South Korea Is Newest Member of Free-Trade Club
After nearly a year of negotiations, the United States and South Korea hammered out a free-trade agreement on April 1 that could boost trade between the two countries by as much as $20 billion a year.
“The United States–Korea Free Trade Agreement [KORUS FTA] will provide U.S. farmers, ranchers, manufacturers and service providers exciting new market opportunities in a growing, dynamic country,” said U.S. Trade Representative Susan Schwab in a statement.
The agreement must be approved by the U.S. Congress and the Korean National Assembly, which might not be an easy task.
Two years ago, the House of Representatives barely approved the Dominican Republic– Central American Free Trade Agreement, which squeaked by with a 217–215 vote. The Senate approved the free-trade pact on a 54–45 vote.

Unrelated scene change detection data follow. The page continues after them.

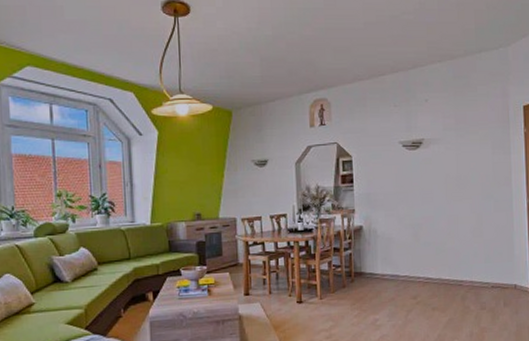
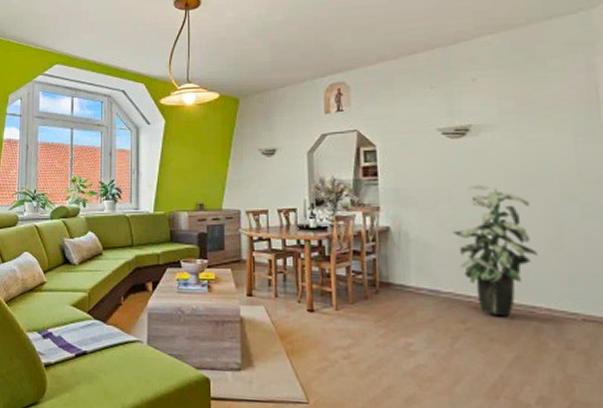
indoor plant: none [409,188,465,291] -> present [452,185,537,317]

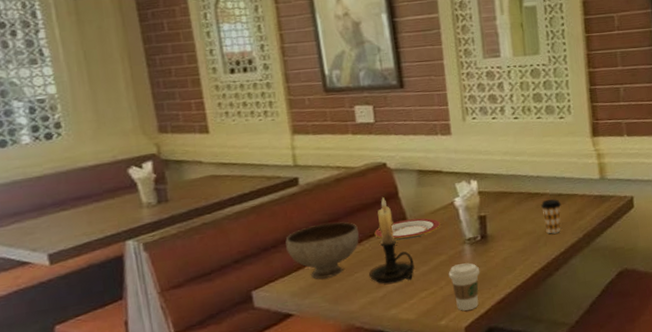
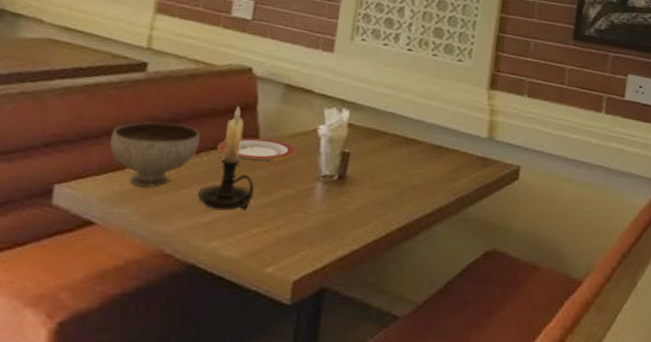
coffee cup: present [448,263,480,311] -> none [289,203,328,261]
coffee cup: present [541,199,562,234] -> none [414,150,439,191]

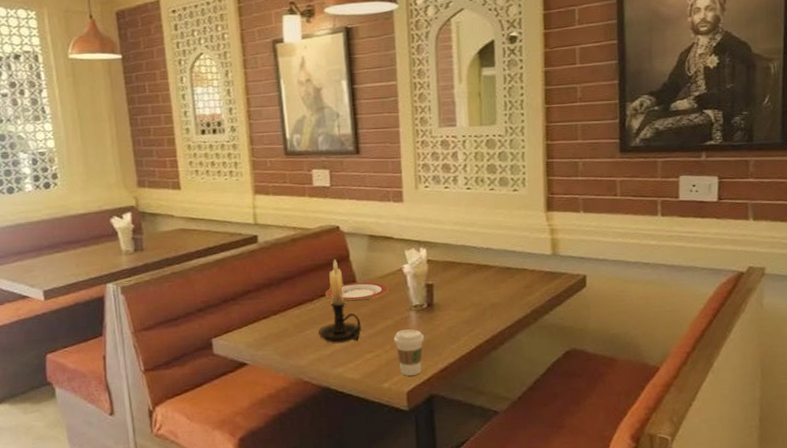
bowl: present [110,122,200,187] -> none [244,280,311,333]
coffee cup: none [289,203,328,261] -> present [393,329,425,376]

This is the most economically significant free-trade agreement established since the North American Free Trade Agreement went into effect in 1994 between Canada, Mexico and the United States. South Korea is the world’s 10th-largest economy, and its gross domestic product totals nearly $1 trillion. Two-way trade between the two countries was $78 billion in 2006, making South Korea the nation’s eighth-largest trading partner.
Nearly 95 percent of trade between the two countries will become duty-free within three years, with almost all remaining tariffs eliminated within 10 years. More than $1 billion in U.S. farm exports to Korea will be duty-free immediately.
In apparel, a yarn-forward rule of origin will give apparel products from South Korea preferential access to the U.S. market while helping U.S. fabric and yarn exports to the Asian country. Both countries will be able to impose a special textile safeguard if imports flood the market.
In addition, the United States will exclude South Korea’s major textile export items, such as men’s shirts and women’s jackets from the yarn-forward rule of origin.